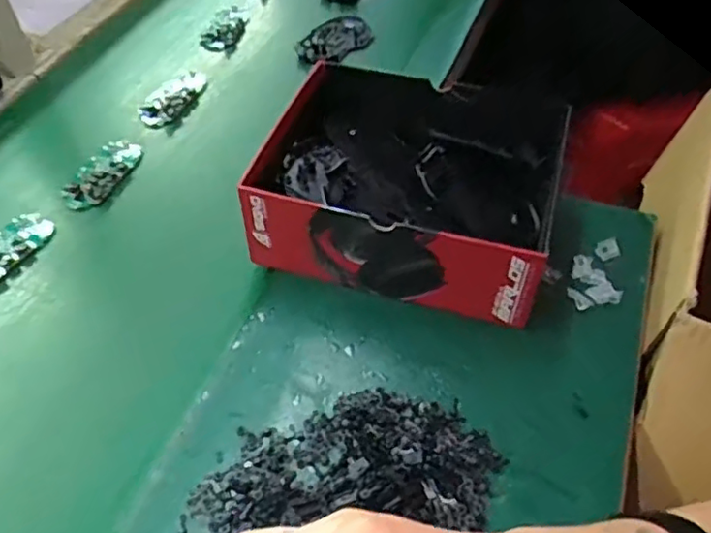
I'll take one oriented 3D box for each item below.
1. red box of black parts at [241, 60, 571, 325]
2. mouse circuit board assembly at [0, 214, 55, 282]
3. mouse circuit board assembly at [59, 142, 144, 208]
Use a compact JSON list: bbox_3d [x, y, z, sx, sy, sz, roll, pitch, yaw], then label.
[{"bbox_3d":[0.049,-0.070,0.562,0.232,0.092,0.190,13,51,14],"label":"red box of black parts"},{"bbox_3d":[-0.317,-0.013,0.585,0.042,0.014,0.101,18,52,17],"label":"mouse circuit board assembly"},{"bbox_3d":[-0.251,-0.091,0.653,0.047,0.017,0.093,15,51,15],"label":"mouse circuit board assembly"}]

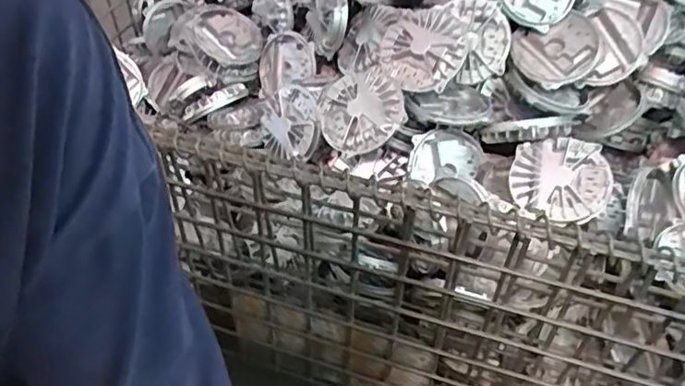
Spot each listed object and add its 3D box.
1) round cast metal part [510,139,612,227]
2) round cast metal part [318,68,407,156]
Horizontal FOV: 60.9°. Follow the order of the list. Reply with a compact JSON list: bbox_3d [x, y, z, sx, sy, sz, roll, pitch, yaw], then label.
[{"bbox_3d":[0.242,-0.015,0.648,0.103,0.027,0.094,-5,66,11],"label":"round cast metal part"},{"bbox_3d":[0.019,-0.103,0.732,0.104,0.021,0.113,-10,66,25],"label":"round cast metal part"}]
•••••
» **EXERCISE BRIEF**: For each record above, write it out exactly and omit any picture.

» **YOUR SOLUTION**:
I'll take one oriented 3D box for each item below.
1. red box of black parts at [241, 60, 571, 325]
2. mouse circuit board assembly at [0, 214, 55, 282]
3. mouse circuit board assembly at [59, 142, 144, 208]
Use a compact JSON list: bbox_3d [x, y, z, sx, sy, sz, roll, pitch, yaw], then label.
[{"bbox_3d":[0.049,-0.070,0.562,0.232,0.092,0.190,13,51,14],"label":"red box of black parts"},{"bbox_3d":[-0.317,-0.013,0.585,0.042,0.014,0.101,18,52,17],"label":"mouse circuit board assembly"},{"bbox_3d":[-0.251,-0.091,0.653,0.047,0.017,0.093,15,51,15],"label":"mouse circuit board assembly"}]

Spot each listed object and add its 3D box.
1) round cast metal part [510,139,612,227]
2) round cast metal part [318,68,407,156]
Horizontal FOV: 60.9°. Follow the order of the list. Reply with a compact JSON list: bbox_3d [x, y, z, sx, sy, sz, roll, pitch, yaw], then label.
[{"bbox_3d":[0.242,-0.015,0.648,0.103,0.027,0.094,-5,66,11],"label":"round cast metal part"},{"bbox_3d":[0.019,-0.103,0.732,0.104,0.021,0.113,-10,66,25],"label":"round cast metal part"}]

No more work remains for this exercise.